Locate each line in the items below that contains the string "rule", and copy every such line in full.

Collected data:

——

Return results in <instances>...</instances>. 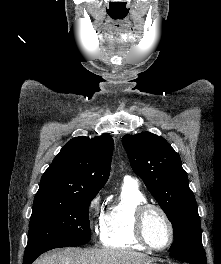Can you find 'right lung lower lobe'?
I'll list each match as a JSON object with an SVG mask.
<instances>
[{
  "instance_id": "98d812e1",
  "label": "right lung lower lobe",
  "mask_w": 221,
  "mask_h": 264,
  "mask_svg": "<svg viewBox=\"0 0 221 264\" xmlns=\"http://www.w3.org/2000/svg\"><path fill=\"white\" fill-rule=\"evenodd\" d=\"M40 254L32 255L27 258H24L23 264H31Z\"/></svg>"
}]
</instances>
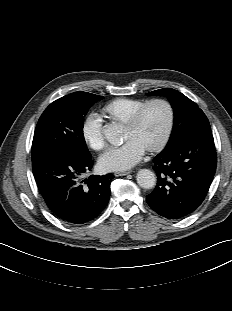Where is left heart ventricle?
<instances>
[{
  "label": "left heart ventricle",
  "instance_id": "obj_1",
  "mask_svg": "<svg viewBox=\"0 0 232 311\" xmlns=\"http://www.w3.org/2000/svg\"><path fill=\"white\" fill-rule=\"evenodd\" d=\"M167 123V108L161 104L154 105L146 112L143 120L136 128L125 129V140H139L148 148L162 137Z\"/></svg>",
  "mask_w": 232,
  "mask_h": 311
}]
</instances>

——

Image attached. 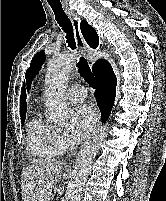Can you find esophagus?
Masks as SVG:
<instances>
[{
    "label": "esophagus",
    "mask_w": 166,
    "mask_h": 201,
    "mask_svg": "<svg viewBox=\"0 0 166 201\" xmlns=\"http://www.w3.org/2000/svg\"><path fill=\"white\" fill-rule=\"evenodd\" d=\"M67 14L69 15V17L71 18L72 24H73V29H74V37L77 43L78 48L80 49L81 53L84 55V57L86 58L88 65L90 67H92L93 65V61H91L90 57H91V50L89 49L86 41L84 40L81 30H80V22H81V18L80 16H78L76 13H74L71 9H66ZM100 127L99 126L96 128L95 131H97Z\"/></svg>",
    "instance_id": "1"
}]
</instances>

——

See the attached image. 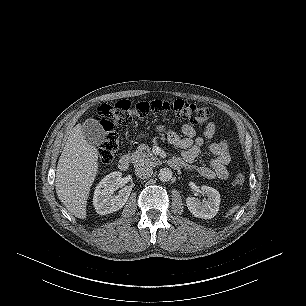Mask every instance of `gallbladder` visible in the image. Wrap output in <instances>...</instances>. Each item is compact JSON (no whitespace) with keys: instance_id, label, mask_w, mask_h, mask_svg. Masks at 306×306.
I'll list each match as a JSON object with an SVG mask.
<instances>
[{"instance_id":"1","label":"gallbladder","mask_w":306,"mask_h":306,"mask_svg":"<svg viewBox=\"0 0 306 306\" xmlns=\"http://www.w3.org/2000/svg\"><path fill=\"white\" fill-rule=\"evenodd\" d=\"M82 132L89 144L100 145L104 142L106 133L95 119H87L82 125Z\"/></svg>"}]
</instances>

——

◆ **WRITTEN SOLUTION**
  "mask_svg": "<svg viewBox=\"0 0 221 264\" xmlns=\"http://www.w3.org/2000/svg\"><path fill=\"white\" fill-rule=\"evenodd\" d=\"M40 254L32 255L27 258H24L23 264H31Z\"/></svg>"
  "mask_svg": "<svg viewBox=\"0 0 232 311\" xmlns=\"http://www.w3.org/2000/svg\"><path fill=\"white\" fill-rule=\"evenodd\" d=\"M167 123V108L161 104L154 105L146 112L143 120L136 128L125 129V140H139L148 148L162 137Z\"/></svg>",
    "mask_svg": "<svg viewBox=\"0 0 166 201\" xmlns=\"http://www.w3.org/2000/svg\"><path fill=\"white\" fill-rule=\"evenodd\" d=\"M67 14L69 15V17L71 18L72 24H73V29H74V37L77 43L78 48L80 49L81 53L84 55V57L86 58L88 65L90 67H92L93 65V61H91L90 57H91V50L89 49L86 41L84 40L81 30H80V22H81V18L80 16H78L76 13H74L71 9H66ZM100 127L99 126L96 128L95 131H97Z\"/></svg>",
[{"instance_id":"1","label":"gallbladder","mask_w":306,"mask_h":306,"mask_svg":"<svg viewBox=\"0 0 306 306\" xmlns=\"http://www.w3.org/2000/svg\"><path fill=\"white\" fill-rule=\"evenodd\" d=\"M82 132L89 144L100 145L104 142L106 133L95 119H87L82 125Z\"/></svg>"}]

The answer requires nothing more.